Miriam lidava com um filho abusivo e agressivo. Ele não permitia a visita de outras pessoas e cuidava de sua mãe por mera necessidade financeira. Como ele conseguia um tipo de salário, não permitia que sua mãe fosse cuidada por outras pessoas da família ou fora. Sua agressividade assustava qualquer um que pudesse tentar contato com a sua mãe e por isso, com ajuda de outros familiares, Miriam buscou uma Instituição.

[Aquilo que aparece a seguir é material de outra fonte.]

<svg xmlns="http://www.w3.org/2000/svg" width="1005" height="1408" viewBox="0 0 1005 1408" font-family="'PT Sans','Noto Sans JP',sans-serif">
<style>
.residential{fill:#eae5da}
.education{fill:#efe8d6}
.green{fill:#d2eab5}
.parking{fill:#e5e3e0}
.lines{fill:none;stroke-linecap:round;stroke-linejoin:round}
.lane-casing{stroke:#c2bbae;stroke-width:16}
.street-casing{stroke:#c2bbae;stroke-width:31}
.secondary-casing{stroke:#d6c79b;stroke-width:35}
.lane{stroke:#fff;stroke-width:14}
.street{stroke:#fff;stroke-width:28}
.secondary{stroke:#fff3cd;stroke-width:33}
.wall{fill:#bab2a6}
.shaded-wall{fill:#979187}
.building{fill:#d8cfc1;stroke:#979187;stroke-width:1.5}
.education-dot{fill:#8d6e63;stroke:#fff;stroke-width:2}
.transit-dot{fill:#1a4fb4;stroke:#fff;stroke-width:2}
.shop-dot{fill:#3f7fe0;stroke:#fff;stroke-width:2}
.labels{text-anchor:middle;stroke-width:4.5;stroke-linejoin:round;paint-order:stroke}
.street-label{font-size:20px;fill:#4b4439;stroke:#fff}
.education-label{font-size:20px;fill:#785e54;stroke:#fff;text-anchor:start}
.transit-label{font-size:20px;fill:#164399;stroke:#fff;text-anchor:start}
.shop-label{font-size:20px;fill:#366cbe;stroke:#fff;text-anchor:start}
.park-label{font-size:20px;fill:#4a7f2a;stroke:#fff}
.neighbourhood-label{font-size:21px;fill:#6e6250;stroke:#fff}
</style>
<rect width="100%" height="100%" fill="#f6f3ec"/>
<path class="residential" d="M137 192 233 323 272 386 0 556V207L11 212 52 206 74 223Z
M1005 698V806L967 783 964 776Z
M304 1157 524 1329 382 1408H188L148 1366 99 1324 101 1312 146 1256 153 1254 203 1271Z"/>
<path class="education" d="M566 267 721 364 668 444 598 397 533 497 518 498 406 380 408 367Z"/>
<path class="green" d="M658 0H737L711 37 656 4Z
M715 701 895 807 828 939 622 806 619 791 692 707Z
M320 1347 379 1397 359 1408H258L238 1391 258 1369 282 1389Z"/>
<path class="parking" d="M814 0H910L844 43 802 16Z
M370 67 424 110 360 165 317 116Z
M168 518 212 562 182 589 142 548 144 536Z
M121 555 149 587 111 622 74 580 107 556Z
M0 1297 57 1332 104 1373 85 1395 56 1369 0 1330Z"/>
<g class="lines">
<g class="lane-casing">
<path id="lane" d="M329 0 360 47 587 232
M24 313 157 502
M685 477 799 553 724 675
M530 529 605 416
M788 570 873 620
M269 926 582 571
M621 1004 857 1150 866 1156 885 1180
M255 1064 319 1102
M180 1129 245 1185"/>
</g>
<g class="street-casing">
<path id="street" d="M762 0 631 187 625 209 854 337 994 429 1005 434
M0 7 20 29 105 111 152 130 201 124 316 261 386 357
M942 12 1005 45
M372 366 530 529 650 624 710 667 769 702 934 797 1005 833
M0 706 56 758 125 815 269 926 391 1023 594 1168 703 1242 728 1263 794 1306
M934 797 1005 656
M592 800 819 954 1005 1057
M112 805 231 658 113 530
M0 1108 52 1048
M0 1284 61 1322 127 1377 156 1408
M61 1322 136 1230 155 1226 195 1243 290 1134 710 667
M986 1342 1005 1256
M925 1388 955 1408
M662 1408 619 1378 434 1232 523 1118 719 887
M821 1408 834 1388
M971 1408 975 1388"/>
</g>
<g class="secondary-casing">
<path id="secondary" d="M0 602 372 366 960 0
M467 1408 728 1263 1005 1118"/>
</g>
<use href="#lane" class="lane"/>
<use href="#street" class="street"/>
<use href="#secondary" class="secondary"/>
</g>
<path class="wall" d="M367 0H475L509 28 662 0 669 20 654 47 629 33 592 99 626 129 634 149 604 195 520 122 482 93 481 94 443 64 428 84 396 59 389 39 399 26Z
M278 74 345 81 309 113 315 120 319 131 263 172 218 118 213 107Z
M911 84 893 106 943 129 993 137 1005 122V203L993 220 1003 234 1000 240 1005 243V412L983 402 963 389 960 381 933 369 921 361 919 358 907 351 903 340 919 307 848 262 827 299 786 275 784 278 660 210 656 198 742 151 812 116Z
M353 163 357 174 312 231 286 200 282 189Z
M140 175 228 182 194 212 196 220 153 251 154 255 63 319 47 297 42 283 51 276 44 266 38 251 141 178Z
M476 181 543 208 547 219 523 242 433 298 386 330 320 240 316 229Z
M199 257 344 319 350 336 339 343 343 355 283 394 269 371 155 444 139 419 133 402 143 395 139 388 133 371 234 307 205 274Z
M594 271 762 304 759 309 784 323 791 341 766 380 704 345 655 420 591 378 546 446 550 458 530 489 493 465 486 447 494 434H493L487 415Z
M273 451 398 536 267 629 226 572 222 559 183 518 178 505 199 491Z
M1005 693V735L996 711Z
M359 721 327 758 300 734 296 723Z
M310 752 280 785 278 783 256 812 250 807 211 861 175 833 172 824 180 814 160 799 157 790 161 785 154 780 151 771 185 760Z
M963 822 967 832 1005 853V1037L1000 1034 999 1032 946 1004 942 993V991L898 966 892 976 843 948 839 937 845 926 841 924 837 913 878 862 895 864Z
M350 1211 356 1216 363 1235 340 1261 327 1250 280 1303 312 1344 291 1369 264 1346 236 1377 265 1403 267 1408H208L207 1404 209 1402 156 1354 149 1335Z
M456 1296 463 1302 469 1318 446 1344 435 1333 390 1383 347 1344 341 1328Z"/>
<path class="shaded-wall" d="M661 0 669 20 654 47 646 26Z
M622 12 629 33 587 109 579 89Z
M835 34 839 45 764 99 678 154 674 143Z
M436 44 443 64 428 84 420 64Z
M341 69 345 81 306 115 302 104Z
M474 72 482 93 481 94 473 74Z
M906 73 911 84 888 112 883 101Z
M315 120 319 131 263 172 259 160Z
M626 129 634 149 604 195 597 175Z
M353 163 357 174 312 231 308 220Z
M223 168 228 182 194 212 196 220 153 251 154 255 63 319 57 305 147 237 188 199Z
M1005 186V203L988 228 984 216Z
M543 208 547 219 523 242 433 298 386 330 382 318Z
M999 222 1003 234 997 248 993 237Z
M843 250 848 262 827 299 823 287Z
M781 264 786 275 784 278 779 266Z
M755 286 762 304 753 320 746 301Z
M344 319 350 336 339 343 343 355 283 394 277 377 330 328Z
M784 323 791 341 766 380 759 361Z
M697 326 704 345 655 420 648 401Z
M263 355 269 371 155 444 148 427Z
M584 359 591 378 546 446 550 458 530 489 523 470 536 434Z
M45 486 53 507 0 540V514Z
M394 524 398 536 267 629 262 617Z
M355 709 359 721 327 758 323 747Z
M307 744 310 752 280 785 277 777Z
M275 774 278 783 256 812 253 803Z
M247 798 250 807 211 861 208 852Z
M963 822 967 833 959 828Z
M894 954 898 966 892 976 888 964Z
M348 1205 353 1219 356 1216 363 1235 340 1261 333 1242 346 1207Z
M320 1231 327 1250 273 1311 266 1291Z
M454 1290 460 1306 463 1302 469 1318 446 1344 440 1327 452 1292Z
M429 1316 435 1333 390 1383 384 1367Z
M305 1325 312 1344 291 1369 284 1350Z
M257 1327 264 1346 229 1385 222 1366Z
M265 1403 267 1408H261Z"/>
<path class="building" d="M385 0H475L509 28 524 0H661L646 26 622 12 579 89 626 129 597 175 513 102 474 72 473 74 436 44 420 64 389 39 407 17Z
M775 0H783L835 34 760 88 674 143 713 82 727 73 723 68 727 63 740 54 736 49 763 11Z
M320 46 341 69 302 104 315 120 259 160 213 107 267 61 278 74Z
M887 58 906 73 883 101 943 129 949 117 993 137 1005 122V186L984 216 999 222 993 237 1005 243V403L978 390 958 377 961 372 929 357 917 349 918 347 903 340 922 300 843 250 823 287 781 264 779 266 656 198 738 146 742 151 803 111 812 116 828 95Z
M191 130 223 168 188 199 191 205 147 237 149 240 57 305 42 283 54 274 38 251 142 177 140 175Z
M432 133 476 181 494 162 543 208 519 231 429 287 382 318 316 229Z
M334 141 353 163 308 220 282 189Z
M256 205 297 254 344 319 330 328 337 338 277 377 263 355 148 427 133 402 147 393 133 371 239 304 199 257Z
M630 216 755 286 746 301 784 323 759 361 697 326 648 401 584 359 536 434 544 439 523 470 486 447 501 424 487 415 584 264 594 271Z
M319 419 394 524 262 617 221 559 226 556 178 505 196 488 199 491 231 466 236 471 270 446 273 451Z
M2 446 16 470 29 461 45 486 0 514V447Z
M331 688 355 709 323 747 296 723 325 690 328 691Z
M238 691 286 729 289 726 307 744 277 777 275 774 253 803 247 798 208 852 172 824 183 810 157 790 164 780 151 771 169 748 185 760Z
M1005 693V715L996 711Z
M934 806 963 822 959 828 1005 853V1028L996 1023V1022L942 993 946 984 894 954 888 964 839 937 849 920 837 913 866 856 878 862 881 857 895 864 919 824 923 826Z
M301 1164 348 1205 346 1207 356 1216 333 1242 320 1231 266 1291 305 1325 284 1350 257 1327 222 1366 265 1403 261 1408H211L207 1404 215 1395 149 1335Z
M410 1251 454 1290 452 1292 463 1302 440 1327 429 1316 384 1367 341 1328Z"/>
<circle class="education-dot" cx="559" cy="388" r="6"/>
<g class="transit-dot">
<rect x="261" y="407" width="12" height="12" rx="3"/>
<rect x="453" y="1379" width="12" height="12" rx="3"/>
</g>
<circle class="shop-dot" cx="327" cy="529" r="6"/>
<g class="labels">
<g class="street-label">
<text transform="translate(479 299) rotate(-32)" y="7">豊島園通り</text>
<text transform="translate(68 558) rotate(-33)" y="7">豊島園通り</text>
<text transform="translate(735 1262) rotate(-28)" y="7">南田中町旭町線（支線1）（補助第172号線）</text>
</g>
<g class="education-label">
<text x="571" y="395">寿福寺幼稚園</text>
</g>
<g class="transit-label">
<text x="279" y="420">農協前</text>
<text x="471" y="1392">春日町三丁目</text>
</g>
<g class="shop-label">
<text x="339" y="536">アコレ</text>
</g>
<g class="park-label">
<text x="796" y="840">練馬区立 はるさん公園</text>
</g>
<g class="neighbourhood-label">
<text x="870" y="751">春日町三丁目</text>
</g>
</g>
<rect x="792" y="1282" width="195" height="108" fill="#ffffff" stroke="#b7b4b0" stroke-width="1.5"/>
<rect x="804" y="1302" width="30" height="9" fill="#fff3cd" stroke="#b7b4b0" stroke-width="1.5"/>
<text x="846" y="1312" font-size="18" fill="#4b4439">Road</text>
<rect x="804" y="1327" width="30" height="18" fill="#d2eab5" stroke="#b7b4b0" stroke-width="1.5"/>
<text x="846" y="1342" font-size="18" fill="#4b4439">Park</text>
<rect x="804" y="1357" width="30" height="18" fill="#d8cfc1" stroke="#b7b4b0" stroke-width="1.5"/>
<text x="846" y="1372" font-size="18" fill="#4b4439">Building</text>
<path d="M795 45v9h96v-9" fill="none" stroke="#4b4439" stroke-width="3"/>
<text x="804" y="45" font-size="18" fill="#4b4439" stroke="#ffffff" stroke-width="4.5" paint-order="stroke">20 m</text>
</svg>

Elas sempre passam o fim da tarde juntas. Após o lanche da tarde, pegam o restinho do sol e colocam o papo (ou a memória) em dia. Em seguida, assistem a novela juntas para depois jantarem e por fim, irem dormir. Sempre que Dona Vilma recebe a visita de Antonio, faz questão de incluir Miriam nas conversas e, quando possível, nos passeios. Vilma confessou que às vezes, prefere dizer ao filho que não se sente bem para sair para seguir na companhia de Miriam. Mesmo sendo diabética, Vilma traz docinhos para Miriam. Ela defende que é uma das formas de sua amiga tão especial se sentir amada.
As duas criaram um laço de amizade forte capaz de superar qualquer tédio e melancolia que possa existir na casa que tem tantos quartos. Poucos quartos da instituição estão desocupados. Isso significa que, apesar do estigma social, existem muitos idosos cheios de vida e amor para dar e receber. O refeitório cheio traz na memória de Vilma o quentinho no coração de “casa cheia”, como era de costume nos domingos passados. De repente, como no caso de Vilma e Miriam a lembrançca de uma família reunida.